A little late, but Happy New Year everyone! I hope you all had a fun a safe holiday season! Much like years that have passed, I’m sure you’ve come up with at least one resolution for 2018. And much like years that have passed, that resolution tends to only stick around for a couple of weeks or if you’re lucky, a couple of months, and then disappears completely.
The million dollar question is: how do you turn these resolutions into lasting an entire year…or longer?
I’ve failed at my resolutions each year I’ve made them. It’s gotten to the point where I don’t even create them anymore. Instead, I make small goals for myself and once I achieve them, I strive for something bigger. This brings me to my first tip for sticking to a New Year’s resolution.
1. Start Small.
Nothing is more intimidating than setting such a large and broad resolution for yourself and all the pressure that comes with trying to achieve it flawlessly. You can’t just have a resolution of “I want to be healthy”. Sure, that’s a great goal to have but there’s so many components that go into that. Simply, it’s too broad. And also, like I’ve said before, being healthy is a lifestyle and should be something that is fluid for the rest of your life. Going in at 110% all at once sets yourself up for failure shortly down the road. Let’s say you currently don’t have the best nutrition, hardly ever exercise, and have a horrible sleep schedule. You make the resolution to be healthy and go to the gym 5-6 times a week and totally cut out any and all unhealthy foods, it won’t last long. I’m not saying this to discourage you. I’m saying this because it’s realistic. Your body won’t be ready for this drastic change and you’ll feel discouraged and give up or begin to swerve off this path you’ve set for yourself and get back into your unhealthy routine. The best thing to do is start small and work your way up to where you want to be.
Start with a small goal that will contribute to the larger goal you have for yourself. Is your resolution to eat better? Start with drinking an extra glass of water with each meal. Do this throughout the week and increase the amount of water intake each week that follows. You won’t want to snack as much throughout the day when you’re consuming enough water. A lot of the time we think our bodies are hungry when actually they’re dehydrated and need water. Water is also great for bloating and flushing toxins out of your system. Do you see what I mean? This is such a simple and easy goal to obtain!
Do you want to get healthy in 2018? Start with a goal of going to bed 30 minutes to an hour early each night. Or try to wake up early to make time for your workout. You can also try to meal prep for one week and see how you stick to it. Achieve these small goals, master them, and then move on to bigger goals.
This doesn’t just apply to fitness-related resolutions. If you want to watch less TV in 2018, start off by reading a magazine instead. Find another hobby to do and try doing it for at least 30 minutes a day in place of watching TV.
2. Make it a Habit.
Research has shown that forming a habit can take at least 20-30 days. This is not necessarily a concrete number to live by as we are all different and have different strengths and weaknesses. This should, however, be a framework for how long you need to do something consistently for it to become a good habit. For some, it may take longer and for others a little shorter. Try to do what you’re trying to accomplish each day for at least a month and see how you’ve done. It may be waking up in the morning to exercise. Wake up each day for a month and this may already become routine for you. It will get easier and easier each day and start to feel more automatic after time.
3. Don’t self-hate or self-doubt.
Doubting yourself or being hard on yourself if or when you make a mistake will just bring yourself down. You’ll only hurt yourself by squashing your motivation. It’s okay to make a mistake or two, we’re all human – it happens! Instead, move on from it and keep working towards your goal. I know I have eaten one too many cookies in a day. I used to get discouraged and thought this would totally hinder any progress I could make. I realized that this isn’t a healthy way to react to slipping a little bit.
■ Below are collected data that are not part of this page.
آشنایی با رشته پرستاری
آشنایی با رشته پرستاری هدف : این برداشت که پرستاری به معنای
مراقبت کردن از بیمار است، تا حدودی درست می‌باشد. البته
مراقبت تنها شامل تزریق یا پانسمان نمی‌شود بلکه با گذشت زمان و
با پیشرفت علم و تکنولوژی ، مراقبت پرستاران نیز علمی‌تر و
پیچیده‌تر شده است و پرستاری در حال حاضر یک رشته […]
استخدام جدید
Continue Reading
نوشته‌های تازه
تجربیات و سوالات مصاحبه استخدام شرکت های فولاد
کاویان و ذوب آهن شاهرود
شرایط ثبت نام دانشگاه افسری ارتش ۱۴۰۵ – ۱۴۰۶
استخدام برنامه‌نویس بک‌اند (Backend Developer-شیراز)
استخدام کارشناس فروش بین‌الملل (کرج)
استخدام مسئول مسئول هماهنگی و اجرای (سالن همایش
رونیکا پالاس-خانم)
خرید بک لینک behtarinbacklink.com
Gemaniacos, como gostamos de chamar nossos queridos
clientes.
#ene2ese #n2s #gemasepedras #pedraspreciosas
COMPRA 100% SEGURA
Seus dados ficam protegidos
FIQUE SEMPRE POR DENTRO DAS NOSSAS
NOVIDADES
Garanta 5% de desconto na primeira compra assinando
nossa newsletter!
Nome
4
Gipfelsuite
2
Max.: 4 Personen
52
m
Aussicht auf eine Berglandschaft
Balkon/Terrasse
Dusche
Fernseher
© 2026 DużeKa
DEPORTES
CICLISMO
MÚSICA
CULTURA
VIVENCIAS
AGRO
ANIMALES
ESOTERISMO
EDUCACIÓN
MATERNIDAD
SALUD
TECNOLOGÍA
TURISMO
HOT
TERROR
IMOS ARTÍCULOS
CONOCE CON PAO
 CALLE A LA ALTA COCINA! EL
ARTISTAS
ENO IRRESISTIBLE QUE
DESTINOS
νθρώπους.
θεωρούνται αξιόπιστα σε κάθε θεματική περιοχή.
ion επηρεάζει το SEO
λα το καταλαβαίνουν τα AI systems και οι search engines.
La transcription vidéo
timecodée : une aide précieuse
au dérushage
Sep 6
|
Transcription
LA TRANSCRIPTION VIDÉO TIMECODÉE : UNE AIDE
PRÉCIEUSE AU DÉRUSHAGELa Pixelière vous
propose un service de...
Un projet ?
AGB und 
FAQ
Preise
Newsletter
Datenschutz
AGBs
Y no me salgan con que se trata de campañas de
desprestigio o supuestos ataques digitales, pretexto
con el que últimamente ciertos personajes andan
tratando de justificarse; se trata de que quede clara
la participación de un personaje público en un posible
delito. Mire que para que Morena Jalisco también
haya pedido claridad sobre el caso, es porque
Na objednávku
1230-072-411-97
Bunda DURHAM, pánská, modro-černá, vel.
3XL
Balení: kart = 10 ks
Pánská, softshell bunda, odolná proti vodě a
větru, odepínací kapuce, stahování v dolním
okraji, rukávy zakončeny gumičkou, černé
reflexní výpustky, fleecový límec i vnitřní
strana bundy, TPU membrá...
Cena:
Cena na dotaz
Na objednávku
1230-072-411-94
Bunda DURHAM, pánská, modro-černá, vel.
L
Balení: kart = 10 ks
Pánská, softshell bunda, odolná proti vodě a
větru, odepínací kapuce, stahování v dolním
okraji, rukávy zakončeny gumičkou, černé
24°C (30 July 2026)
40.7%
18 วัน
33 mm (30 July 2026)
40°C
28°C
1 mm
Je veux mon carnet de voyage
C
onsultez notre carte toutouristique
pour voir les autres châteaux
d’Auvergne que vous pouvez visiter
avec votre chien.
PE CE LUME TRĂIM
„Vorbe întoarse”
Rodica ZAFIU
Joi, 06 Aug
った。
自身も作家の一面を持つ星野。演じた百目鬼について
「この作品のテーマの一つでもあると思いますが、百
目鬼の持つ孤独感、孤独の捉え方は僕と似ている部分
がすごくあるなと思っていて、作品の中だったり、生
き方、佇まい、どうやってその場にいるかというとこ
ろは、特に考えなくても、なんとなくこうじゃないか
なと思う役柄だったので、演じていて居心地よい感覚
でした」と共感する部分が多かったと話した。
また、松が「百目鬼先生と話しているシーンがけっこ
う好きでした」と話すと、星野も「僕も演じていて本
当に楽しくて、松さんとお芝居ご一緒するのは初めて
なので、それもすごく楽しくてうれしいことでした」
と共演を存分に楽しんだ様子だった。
Move on from it and keep going!
4. Share your progress.
Share your progress with your family, friends, or coworkers. Anyone who loves and supports you will support you in your new goals and resolutions. They will want to help you reach your goals and even motivate you to do so. And if you have friends that aren’t supportive in your goals or stray you from where you want to be, you need to let go of them. Let go of any negativity in your life and block it out. This will only hinder your progress and you won’t ever be able to get to where you want to be.
For fitness-related resolutions, document your progress. Take progress pictures. Continuously weighing yourself isn’t the best way to measure your progress. Muscle weighs more than fat so the scale might not say what you are expecting it to. Take pictures throughout your journey to getting fit. Compare pictures over the course of months and see what has changed. Actually seeing the results will motivate you to work even harder!
I hope these tips will help you conquer your 2018 resolutions!